Cool feature Django - cached template loader. It does not reload and parses template files each time it is drawn. Parsing a template is a very expensive operation, it requires a lot of computational resources. By default, Django templates parse with every request, which is bad, especially in production, where thousands of requests can be processed in a short period of time.


In the configuration section cached.Loader you can find a good example and details of the solution to the problem. Do not use the bootloader in development mode, because it does not reload the parsed patterns from the file system. You will need to restart your project using python manage.py startapp every time you change the template. This can be annoying during development, but ideal for a production environment.


Mistake number 9. Pure Python for utilities or scripts


Django has a great feature - management teams . Use them instead of inventing a bicycle in the form of writing scripts in pure Python for the utilities of your project.


Also pay attention to the Django Extensions package, which is a collection of custom extensions for Django. Perhaps someone has already implemented your team! There are many common target teams.


Mistake number 10. Cycling


There are thousands of ready-made solutions for Django and Python. Refer to the search engines before writing something that is not at all unique. Probably already have a solution.

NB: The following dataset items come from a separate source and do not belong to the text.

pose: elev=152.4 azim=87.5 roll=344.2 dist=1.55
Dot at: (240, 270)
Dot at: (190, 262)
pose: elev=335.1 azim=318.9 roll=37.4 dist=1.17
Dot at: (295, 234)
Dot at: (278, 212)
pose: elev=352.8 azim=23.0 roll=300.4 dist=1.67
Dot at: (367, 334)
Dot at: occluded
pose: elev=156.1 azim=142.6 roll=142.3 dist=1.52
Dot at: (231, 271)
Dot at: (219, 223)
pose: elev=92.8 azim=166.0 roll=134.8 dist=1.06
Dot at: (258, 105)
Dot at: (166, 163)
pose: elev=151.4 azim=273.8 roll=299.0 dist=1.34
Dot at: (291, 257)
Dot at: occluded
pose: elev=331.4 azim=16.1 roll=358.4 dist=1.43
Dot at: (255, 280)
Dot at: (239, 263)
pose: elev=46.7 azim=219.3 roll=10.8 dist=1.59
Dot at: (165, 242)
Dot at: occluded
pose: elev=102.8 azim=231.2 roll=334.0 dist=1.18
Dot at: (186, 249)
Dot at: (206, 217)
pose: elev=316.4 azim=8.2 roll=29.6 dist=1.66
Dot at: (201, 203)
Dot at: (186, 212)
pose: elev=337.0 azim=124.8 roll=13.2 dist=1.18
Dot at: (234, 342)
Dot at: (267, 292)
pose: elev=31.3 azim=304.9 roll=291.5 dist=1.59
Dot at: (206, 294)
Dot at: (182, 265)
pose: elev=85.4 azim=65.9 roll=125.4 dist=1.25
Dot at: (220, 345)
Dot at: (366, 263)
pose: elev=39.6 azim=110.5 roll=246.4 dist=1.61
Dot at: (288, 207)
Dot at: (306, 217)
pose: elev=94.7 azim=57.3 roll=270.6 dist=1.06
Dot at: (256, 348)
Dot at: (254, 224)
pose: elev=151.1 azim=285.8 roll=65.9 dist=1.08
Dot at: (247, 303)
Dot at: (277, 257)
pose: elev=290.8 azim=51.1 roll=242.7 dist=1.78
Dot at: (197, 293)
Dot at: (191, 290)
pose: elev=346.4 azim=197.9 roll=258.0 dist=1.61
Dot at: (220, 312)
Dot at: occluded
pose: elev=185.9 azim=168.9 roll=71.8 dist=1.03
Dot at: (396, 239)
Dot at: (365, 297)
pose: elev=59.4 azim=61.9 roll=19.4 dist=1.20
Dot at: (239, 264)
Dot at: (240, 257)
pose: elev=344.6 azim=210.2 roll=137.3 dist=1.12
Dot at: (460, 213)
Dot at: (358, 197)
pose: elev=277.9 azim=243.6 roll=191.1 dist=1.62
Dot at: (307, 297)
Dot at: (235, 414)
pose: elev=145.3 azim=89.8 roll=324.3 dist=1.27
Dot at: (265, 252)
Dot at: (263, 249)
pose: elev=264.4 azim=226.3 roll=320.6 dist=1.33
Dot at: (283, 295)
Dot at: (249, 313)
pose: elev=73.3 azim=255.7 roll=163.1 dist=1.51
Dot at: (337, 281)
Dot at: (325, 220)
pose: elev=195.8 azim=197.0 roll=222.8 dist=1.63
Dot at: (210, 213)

No need to complicate. At first - we google! Install the quality package found, configure, extend and integrate it into your project. And if you can, contribute to open source.


Here is a list of my own Django packages to get you started:



Don't repeat yourself (DRY)!


I am a supporter of the DRY-concept, so I created Django skeleton - a handy tool with a number of nice features already out of the box:



This is a ready-to-use Django-skeleton for your next project, created from scratch. I hope it will save you a lot of time. Webpack has a minimal base configuration, but pre-configured .scss files are also configured using SASS to it.